## Given text
# # # # # # #

In [1]:
import os
import pandas as pd
from collections import defaultdict

In [2]:
# this is the location to the dataset
movie_ratings_filename = os.path.join("ml-100k", "u.data")

In [3]:
# this is the location to the dataset
movie_ratings_base = os.path.join("ml-100k", "ua.base")

In [4]:
movie_ratings = pd.read_csv(movie_ratings_base, delimiter="\t", header=None, names = ["UserID", "MovieID", "Rating", "Timestamp"])

In [5]:
movie_ratings.head()

Unnamed: 0,UserID,MovieID,Rating,Timestamp
0,1,1,5,874965758
1,1,2,3,876893171
2,1,3,4,878542960
3,1,4,3,876893119
4,1,5,3,889751712


In [6]:
# The date time above is not user readable. They are computed as seconds from epoch. 
# So we will convert it to readable format

In [7]:
# We now devise a condition that dictates favorable ratings

In [8]:
movie_ratings["Popular"] = movie_ratings["Rating"] > 3

In [9]:
movie_ratings.head()

Unnamed: 0,UserID,MovieID,Rating,Timestamp,Popular
0,1,1,5,874965758,True
1,1,2,3,876893171,False
2,1,3,4,878542960,True
3,1,4,3,876893119,False
4,1,5,3,889751712,False


In [10]:
ratings = movie_ratings.copy()

# # # # # # #

## Task objective
Translate this comment from the movie ratings notebook into Spanish: "We now devise a condition that dictates favorable ratings".

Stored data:
# # # # # # #

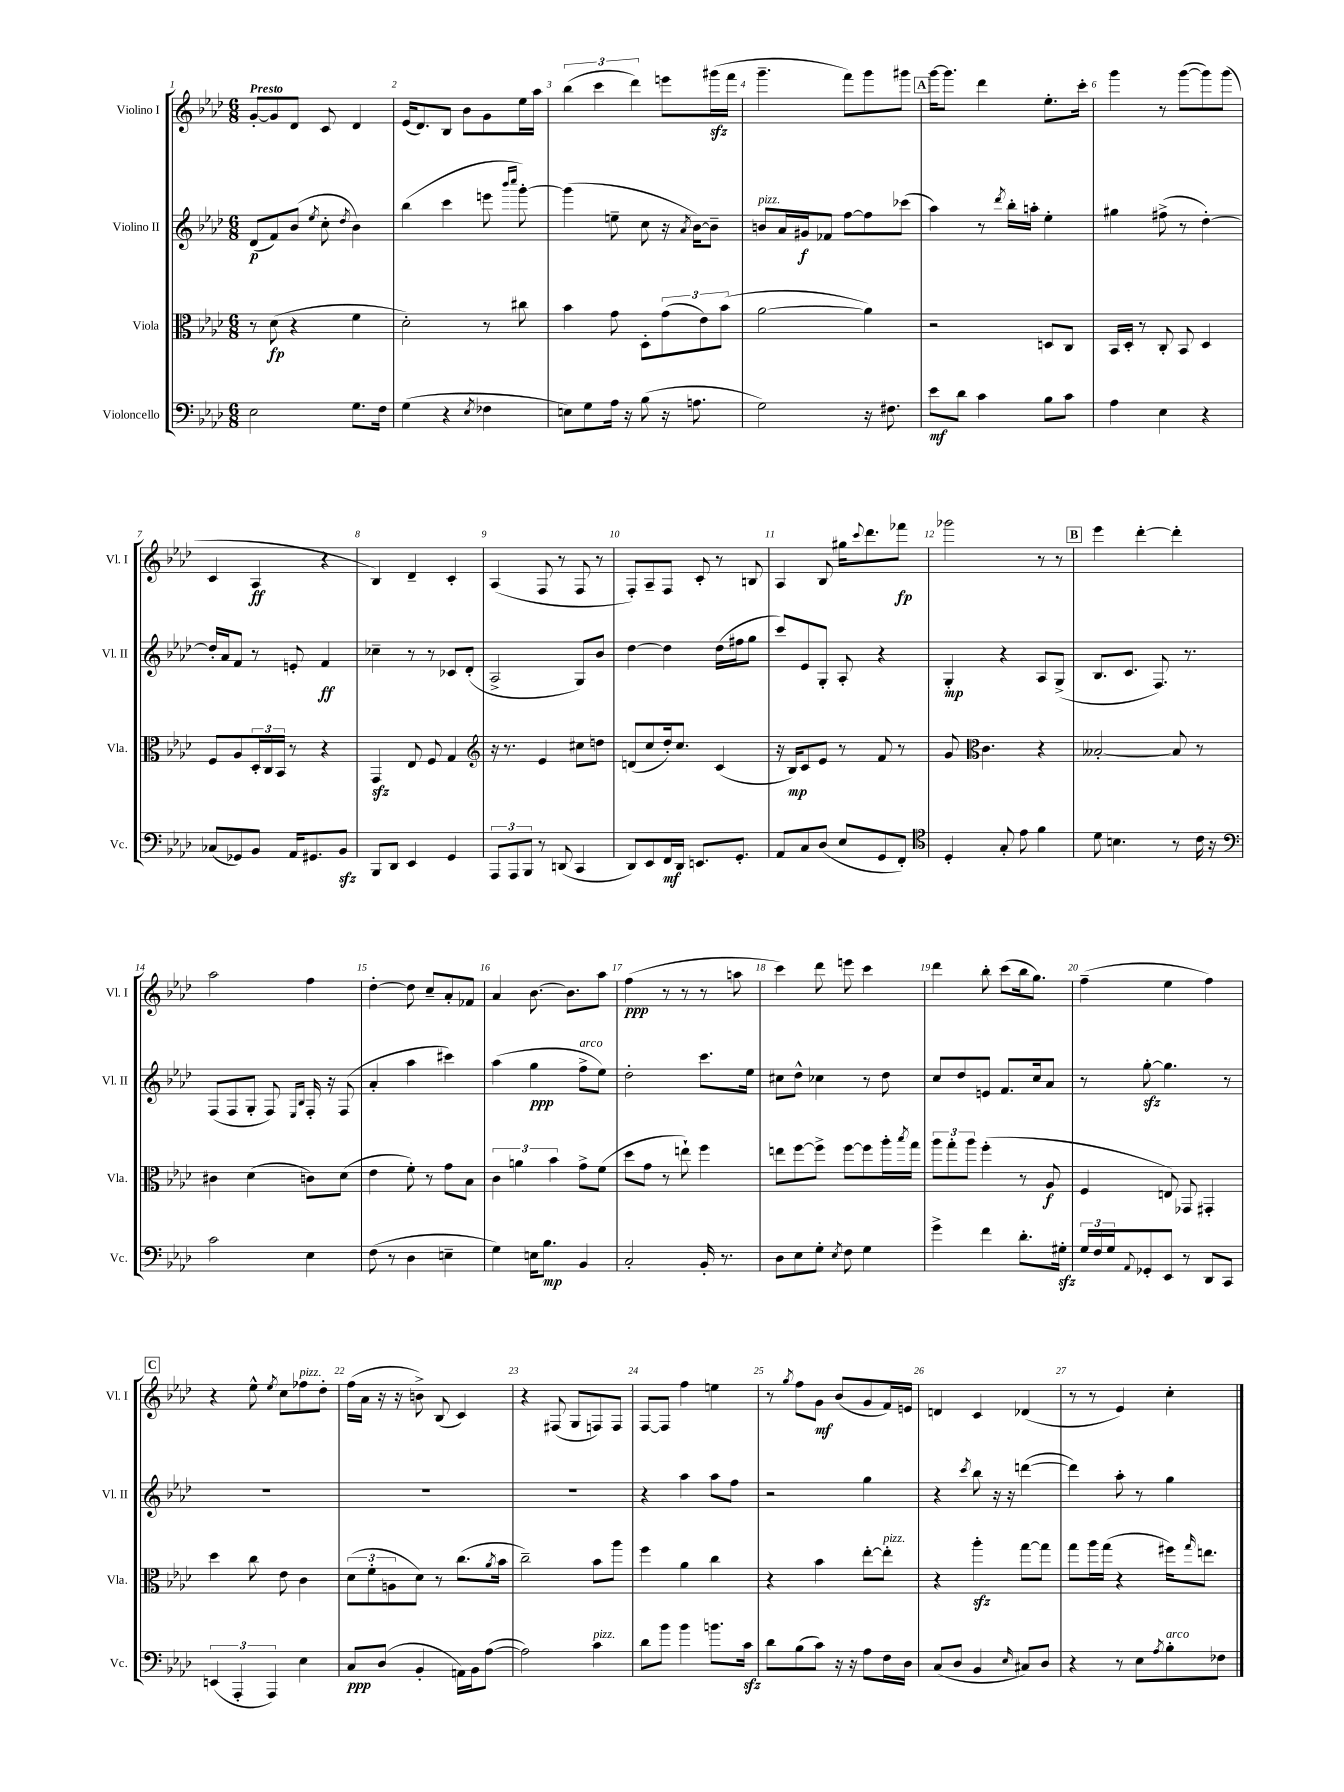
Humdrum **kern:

**kern	**kern	**kern	**kern
*staff4	*staff3	*staff2	*staff1
*clefF4	*clefC3	*clefG2	*clefG2
*k[b-e-a-d-]	*k[b-e-a-d-]	*k[b-e-a-d-]	*k[b-e-a-d-]
*M6/8	*M6/8	*M6/8	*M6/8
2E-\	8r	(8d-/L	[8g'/L
.	(8d-\	8f/)	8g/]
.	4r	(8b-/J	8d-/J
.	.	8qee-/	.
.	.	8cc'\	8c/
.	.	8qdd-/	.
8.G\L	4f\	4b-\)	4d-/
16F\Jk	.	.	.
=	=	=	=
(4G\	2d-'\)	(4bb-\	(16e-/LK
.	.	.	8.d-/)
4r	.	4ccc\	8B-/J
.	.	.	8b-\L
8qE-/	.	.	.
4F-\	8r	8eee\	8g\
.	.	16qqbbb-/LL	.
.	.	16qqcccc/JJ	.
.	8cc#\	[8ggg'\)	16ee-\L
.	.	.	16aa-\JJ
=	=	=	=
8E\L)	4b-\	(4ggg\]	(6bb-\
8G\	.	.	.
.	.	.	6ccc\
16A-\Jk	8g\	8ee~\	.
16r	.	.	.
.	.	.	6ddd-\)
(8B-\	8D-'\L	8cc\	.
16r	(12g\	16r	8eee\L
.	.	8qa-/	.
8.A\	.	[16b-\LK)	.
.	12e-\)	.	.
.	.	8b-~\]J	(16ggg#\L
.	(12b-\J	.	.
.	.	.	16fff\JJ
=	=	=	=
2G\)	[2a-\	8b/L	4.ggg~\
.	.	16a-/L	.
.	.	16g#/J	.
.	.	8f-/J	.
.	.	[8ff\L	8fff\L)
16r	4a-\])	8ff\]	8ggg\
8.F#\	.	.	.
.	.	(8ccc-\J	8ggg#\J
=	=	=	=
8e-\L	2r	4aa-\)	[16ggg\LK
.	.	.	8.ggg\]J
8d-\J	.	.	.
4c\	.	8r	4ddd-\
.	.	8qddd-/	.
.	.	16bb-'\LL	.
.	.	16aa'\JJ	.
8B-\L	8D/L	4ee-'\	8.ee-'\L
8c\J	8C/J	.	.
.	.	.	16ccc'\Jk
=	=	=	=
4A-\	16BB-/LL	4gg#\	4ggg\
.	16D-'/JJ	.	.
.	8r	.	.
4E-\	8C'/	(8ff#^\	8r
.	8BB-/	8r	([8ggg\L
4r	4D-/	[4dd-'\)	8ggg\])
.	.	.	(8ggg\J
=	=	=	=
(8C-/L	8F/L	16dd-'/]LL	4c/
.	.	16a-/J	.
8GG-/)	8A-/	8f/J	.
8BB-/J	24D-'/L	8r	4A-/
.	24C/	.	.
.	24BB-/JJ	.	.
16AA-/LK	8r	8e'/	.
8.GG#/	.	.	.
.	4r	4f/	4r
8BB-/J	.	.	.
=	=	=	=
8BBB-/L	4GG/	4cc-~\	4B-/)
8DD-/J	.	.	.
4EE-/	8E-/	8r	4d-~/
.	8F/	8r	.
4GG/	4G/	8c-/L	4c'/
.	.	(8d-'/J	.
=	=	=	=
*	*clefG2	*	*
12AAA-/L	16r	2A-^/	(4A-/
.	8.r	.	.
12AAA-/	.	.	.
12BBB-/J	.	.	.
8r	4e-/	.	8F/
(8DD/	.	.	8r
4CC/	8cc#\L	8G/L)	8F/
.	8dd\J	8b-/J	8r
=	=	=	=
8DD-/L)	(8d/L	[4dd-\	8F'/L)
8EE-/	8cc/	.	8A-~/
16FF/L	16dd-'/k)	4dd-\]	8F/J
16DD-/JJ	8.cc/J	.	.
8.EE/L	.	.	8c'/
.	(4c/	(16dd-\LL	8r
8.GG'/J	.	16ff#\J	.
.	.	8gg\J	8B/
=	=	=	=
8AA-/L	16r	8ccc/L)	4A-/
.	16B-/LK)	.	.
8C/	8c/	8e-/	.
(8D-/J	8e-/J	8G'/J	8B-/
8E-/L	8r	8A-'/	16gg#\LK
.	.	.	8qqccc/
.	.	.	8.ddd-\
8GG/	8f/	4r	.
8FF'/J)	8r	.	8fff-\J
=	=	=	=
*clefC4	*	*	*
4D-'/	8g/	4G'/	2ggg-\
*	*clefC3	*	*
.	4.c\	.	.
8G'/	.	4r	.
8e-\	.	.	.
4f\	4r	8A-/L	8r
.	.	(8G^/J	8r
=	=	=	=
8d-\	[2B--'/	8.B-/L	4eee-\
4.B\	.	.	.
.	.	8.c/J	.
.	.	.	[4ddd-'\
.	.	8.F/)	.
8r	8B--/]	.	4ddd-'\]
.	.	8.r	.
16c\	8r	.	.
16r	.	.	.
=	=	=	=
*clefF4	*	*	*
2c\	4c#\	(8F/L	2aa-\
.	.	8F/	.
.	(4d-\	8G'/J	.
.	.	8F/)	.
.	.	16qqE-/LL	.
.	.	16qqB-/JJ	.
4E-\	8c\L)	16F'/	4ff\
.	.	16r	.
.	(8d-\J	(8F/	.
=	=	=	=
(8F\	4e-\	4a-'/	[4dd-'\
8r	.	.	.
4D-\	8f'\)	4aa-\	8dd-\]
.	8r	.	8cc~/L
4E~\	8g\L	4ccc#\)	8a-'/
.	8B-\J	.	8f-/J
=	=	=	=
4G\)	6c\	(4aa-\	4a-/
.	6a\	.	.
16E\LK	.	4gg\	[8.b-\
8.B-\J	.	.	.
.	6b-\	.	.
.	.	.	8.b-\]L
4BB-/	8g^\L	8ff^\L	.
.	(8f\J	8ee-\J)	8aa-\J
=	=	=	=
2C'/	8dd-\L	2dd-'\	(4ff\
.	8g\J	.	.
.	8r	.	8r
.	8ee`\)	.	8r
16BB-'/	4ff\	8.ccc\L	8r
8.r	.	.	.
.	.	.	8aa\
.	.	16ee-\Jk	.
=	=	=	=
8D-\L	8ee\L	8cc#\L	4ccc\)
8E-\	[8ff\	8dd-^^\J	.
8G'\J	8ff^\]J	4cc-\	8ddd-\
8qE-/	.	.	.
8F\	[8ff\L	.	8eee\
4G\	8ff\]	8r	4ccc\
.	16aa-'\L	8dd-\	.
.	8qbb-/	.	.
.	16gg\JJ	.	.
=	=	=	=
4g^\	12aa-\L	8cc/L	4ddd-\
.	12gg'\	.	.
.	.	8dd-/	.
.	12aa-\J	.	.
4f\	(4ff'\	8e/J	8bb-'\
.	.	8.f/L	(8ccc\L
8.d-'\L	8r	.	16bb-\k
.	.	16cc/k	8.gg\J)
.	8A-/	8a-/J	.
16G#'\Jk	.	.	.
=	=	=	=
24G/LL	4F/	8r	(4ff~\
24F/	.	.	.
24G/J	.	.	.
8qqAA-/	.	.	.
8GG-'/	.	[8gg'\	.
8EE-/J	8E/)	4.gg\]	4ee-\
8r	8GG-/	.	.
8DD-/L	4GG#'/	.	4ff\)
8CC/J	.	8r	.
=	=	=	=
(6EE/	4dd-\	2.r	4r
6AAA-'/	.	.	.
.	8cc\	.	8ee-^^\
6AAA-/)	.	.	.
.	.	.	8qee-/
.	8e-\	.	8cc\L
4E-\	4c\	.	8ff-\
.	.	.	8dd-'\J
=	=	=	=
8C/L	(12d-\L	2.r	(16ff\LL
.	.	.	16a-\JJ
.	12f'\	.	.
(8D-/J	.	.	16r
.	12A\	.	.
.	.	.	16r
4BB-'/	8d-\J)	.	8b^\)
.	8r	.	(8B-/
16AA\LL)	(8.cc\L	.	4c/)
16BB-\J	.	.	.
([8A-\J	.	.	.
.	8qa-/	.	.
.	16b-\Jk	.	.
=	=	=	=
2A-\])	2cc~\)	2.r	4r
.	.	.	(8F#/
.	.	.	8G/L
4c\	8b-\L	.	8F/)
.	8aa-\J	.	8F/J
=	=	=	=
8d-\L	4ff\	4r	[8F/L
8b-\J	.	.	8F/]J
4b-\	4a-\	4aa-\	4ff\
8.b\L	4cc\	8aa-\L	4ee\
.	.	8ff\J	.
16c\Jk	.	.	.
=	=	=	=
8d-\L	4r	2r	8r
.	.	.	8qgg/
(8B-\	.	.	8ff\L
8c\J)	4b-\	.	8g\J
16r	.	.	(8b-/L
16r	.	.	.
8A-\L	[8ee-'\L	4gg\	8g/
16F\L	8ee-'\]J	.	16f/L)
16D-\JJ	.	.	16e/JJ
=	=	=	=
(8C/L	4r	4r	4d/
8D-/J	.	.	.
.	.	8qccc/	.
4BB-/	4aa-'\	8bb-\	4c/
.	.	16r	.
.	.	16r	.
16qqE-/	.	.	.
8C#/L)	[8gg\L	([4ddd\	(4d-/
8D-/J	8gg\]J	.	.
=	=	=	=
4r	8gg\L	4ddd\])	8r
.	16aa-\L	.	8r
.	(16gg\JJ	.	.
8r	4r	8aa-'\	4e-/)
8E-\L	.	8r	.
8qA-/	.	.	.
8B-'\	16ff#\LK)	4gg\	4cc'\
.	16qqgg/	.	.
.	8.ee\J	.	.
8F-\J	.	.	.
==	==	==	==
*-	*-	*-	*-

# # # # # # #

## Solved exercise
Ahora ideamos una condición que determina las calificaciones favorables.